The legal brief, released yesterday by The Hague’s appellate court, reiterated the prosecutors’ case that retired Washington Post reporter Jonathan C. Randal must appear as a witness in the trial of Bosnian Serb Deputy Prime Minister Radoslav Brdjanin, despite adamant appeals by several of the world’s largest news agencies to exempt journalists from testifying in war crimes trials.
The brief comes in response to a legal appeal filed on behalf of the 69-year-old Randal and the Post challenging a lower court’s decision to compel Randal to testify against Brdjanin. The former Yugoslav official,whom Randal interviewed in 1993, is accused of persecuting and expelling more than 100,000 non-Serbs from northwest Bosnia during the 1992-95 war.
UN investigators in early June first told Randal, who now lives in Paris, that he was required to testify against Brdjanin. Although the retired reporter offered to supply UN prosecutors with a written statement verifying his interview of Brdjanin nine years ago, Randal refused to appear as a witness in court.
“Journalists would as a collective profession be put at risk of greater harm and danger,” Randal argued in his written request to dismiss the subpoena.
Randal’s former employers at the Post supported his concerns. In a brief addressed to the UN tribunal’s appeals court, attorneys for the newspaper argued that reporting on regional conflicts would become more dangerous if sources feared their interactions with reporters could be used against them later in a war crimes trial.
“They [journalists] are not tools of the prosecution or investigative arm of government or court and it is important to honor that distinction,” lawyers representing Randal and the newspaper wrote in their submission to the court.
Thirty-four other media organizations, including the BBC, the Associated Press and CNN, as well as journalists’ associations, have joined the appeal, according to court documents.

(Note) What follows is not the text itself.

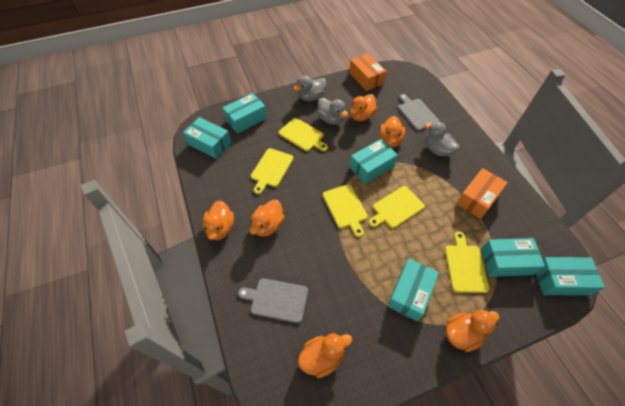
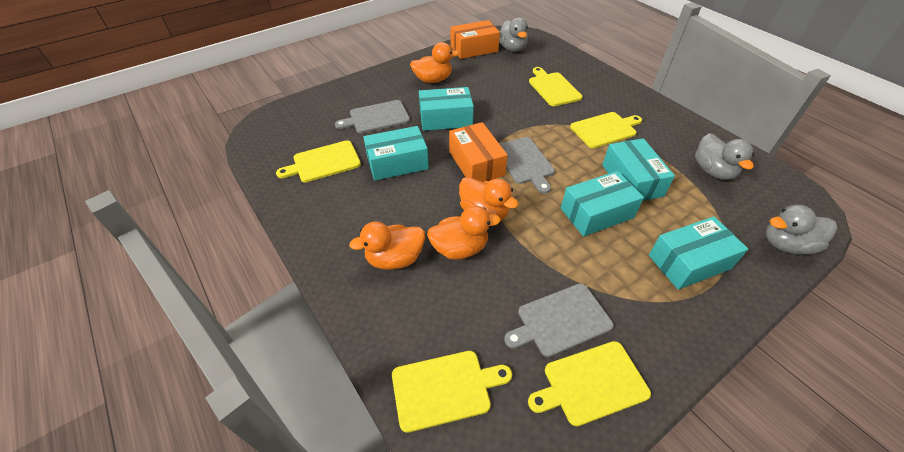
grey cutting board: 2 -> 3
orange duck: 6 -> 4
turquoise box: 6 -> 5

The media organizations urged the tribunal to establish a “qualified privilege” for journalists that would exempt them from subpoenas “unless their testimony is absolutely essential to the germination of the case and the information cannot be obtained from any other means.”
The UN prosecutors replied in their brief that Randal’s subpoena meets the media group’s criteria because his evidence cannot be obtained elsewhere and is deemed essential in their case against Brdjanin.

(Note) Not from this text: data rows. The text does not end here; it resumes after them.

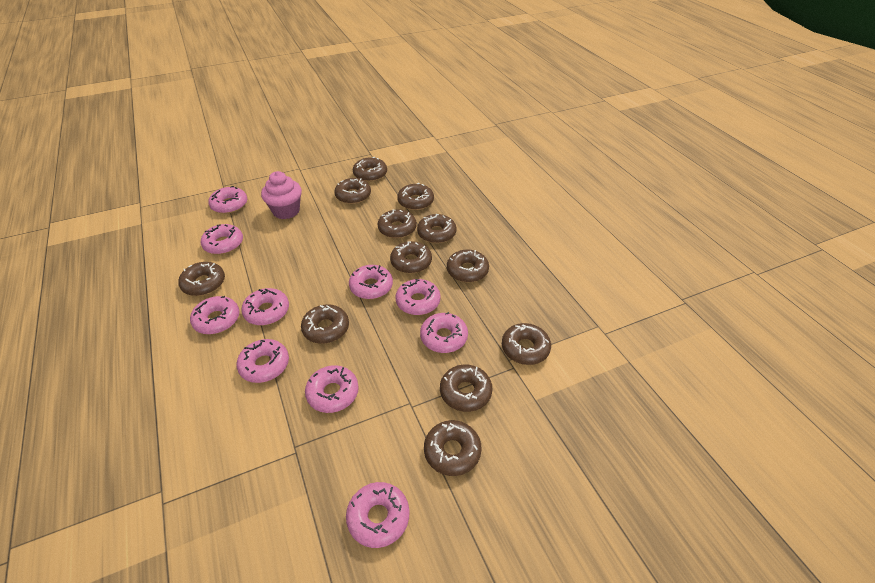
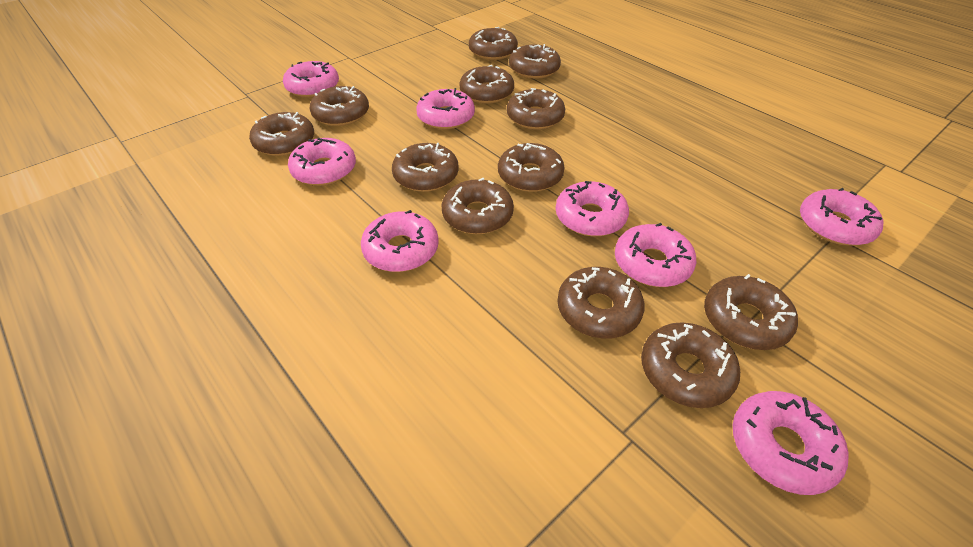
pink cupcake: 1 -> 0
pink donut: 10 -> 8

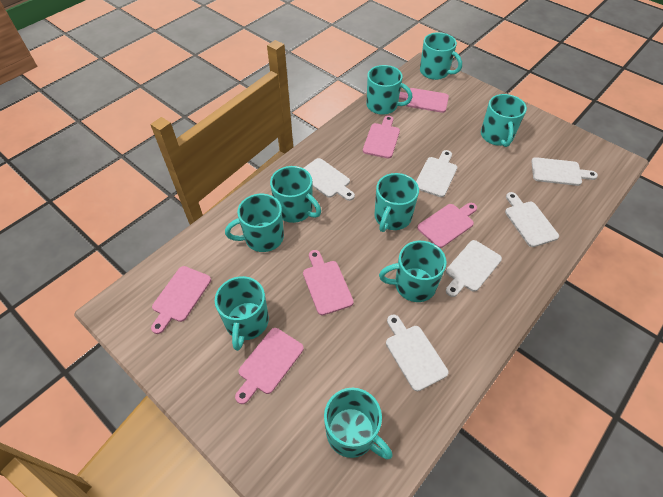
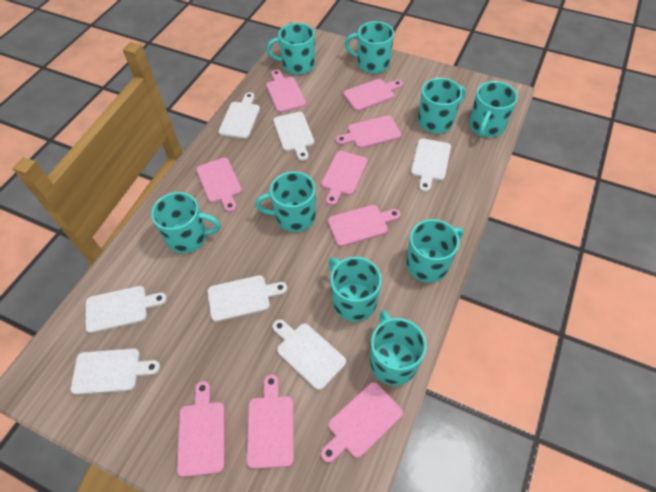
pink cutting board: 6 -> 9
white cutting board: 6 -> 7

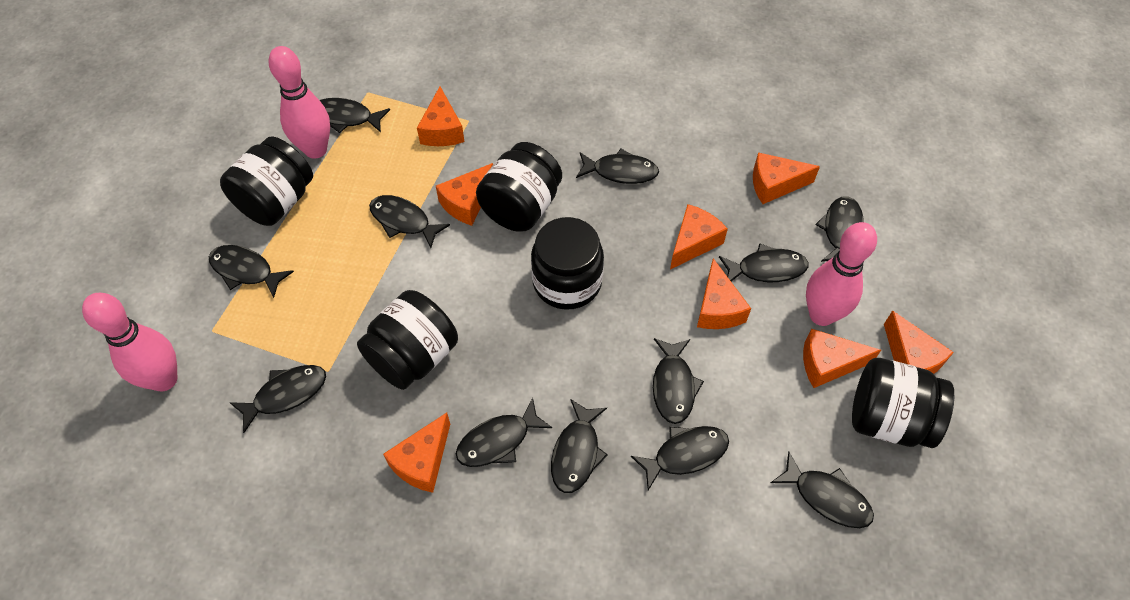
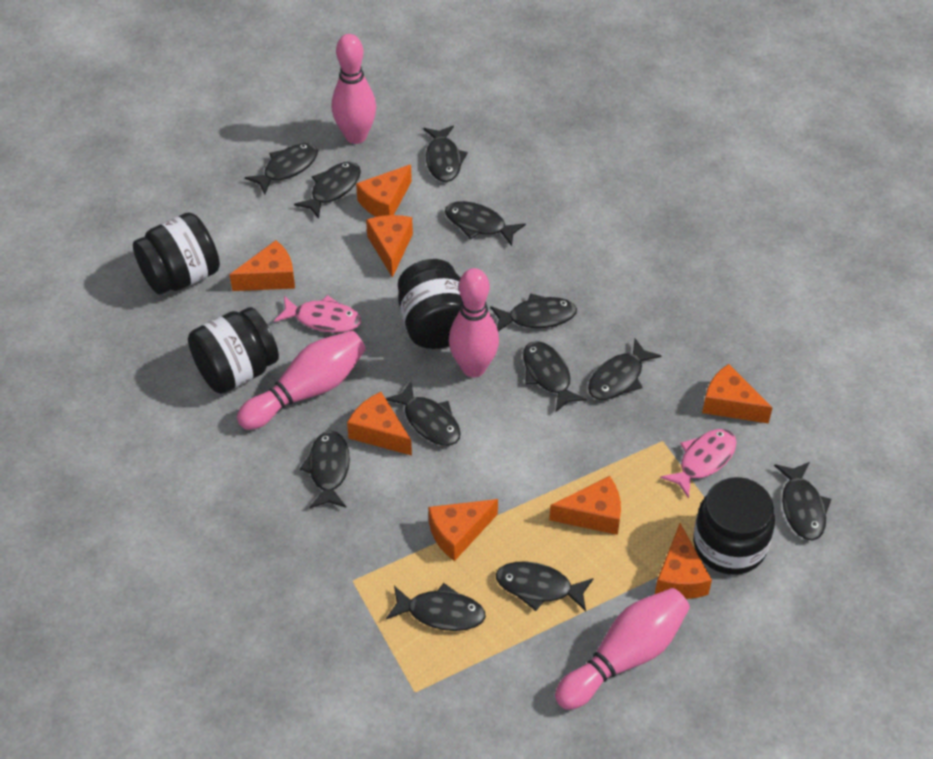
black jar: 5 -> 4
pink bowling pin: 3 -> 4
pink fish: 0 -> 2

Prosecutors also noted that Randal was not trying to protect a source, since his interview with Brdjanin was already published; therefore, he should not be be concerned about reprisal for his testimony. Randal conducted his interview with Brdjanin through an interpreter, identified only as “X,” whom Brdjanin’s defense deemed hostile and biased.
However, the prosecutors cautioned that the war crimes tribunal should avoid setting any major precedent or “sweeping ground rules” for ordering reporters to the witness stand.
Though the date of the appeals hearing has not been scheduled, Jim Landale, a spokesman for the International Criminal Tribunal for the former Yugoslavia, said the appeals chamber’s judges would “not sit on it [the case] for months and months.”
Landale could not comment on possible penalties Randal might face if he defies the court order to appear.
The escalating conflict between the tribunal and media groups comes as BBC reporter Jacky Rowland concluded her testimony in the trial against former Yugoslav President Slobodan Milosevic on Thursday. Milosevic, who is leading his own defense at The Hague, has been accused of orchestrating ethnic massacres during the Balkan wars of the 1990s.
Rowland, the former Belgrade correspondent for the BBC, said she voluntarily appeared as a witness at the Hague tribunal, calling it a continuation of her war coverage.
“My meeting with Milosevic in the courtroom — my only meeting with him — somehow drew a line under my years of reporting from the Balkans,” Rowland wrote in an article published yesterday in The Guardian, a London-based newspaper.
“I just regard it as a duty, and not something to be shirked from,” Rowland told The Guardian on Aug. 20. “What puts us in some kind of different ethical category from everyone else? And I don’t really buy the argument that it makes life more dangerous for journalists. Life is dangerous for journalists anyway, and in an era of 24 hour news, people are more likely to demand your tapes and equipment immediately rather than be worried that you might testify against them at some tribunal three years down the line.”
Although some reporters, like Rowland, have decided to testify before the tribunal, others have said acting as a witness would jeopardize journalists’ lives and professions.
“The reason to resist becoming a participant is obvious: If dictators see reporters as potential witnesses in prosecutions, tyrants in trouble will be likely to kill those witnesses,” New York Times columnist William Safire wrote on June 21.
Last year, fifty-five journalists were killed while reporting from war zones, according to the International Press Institute.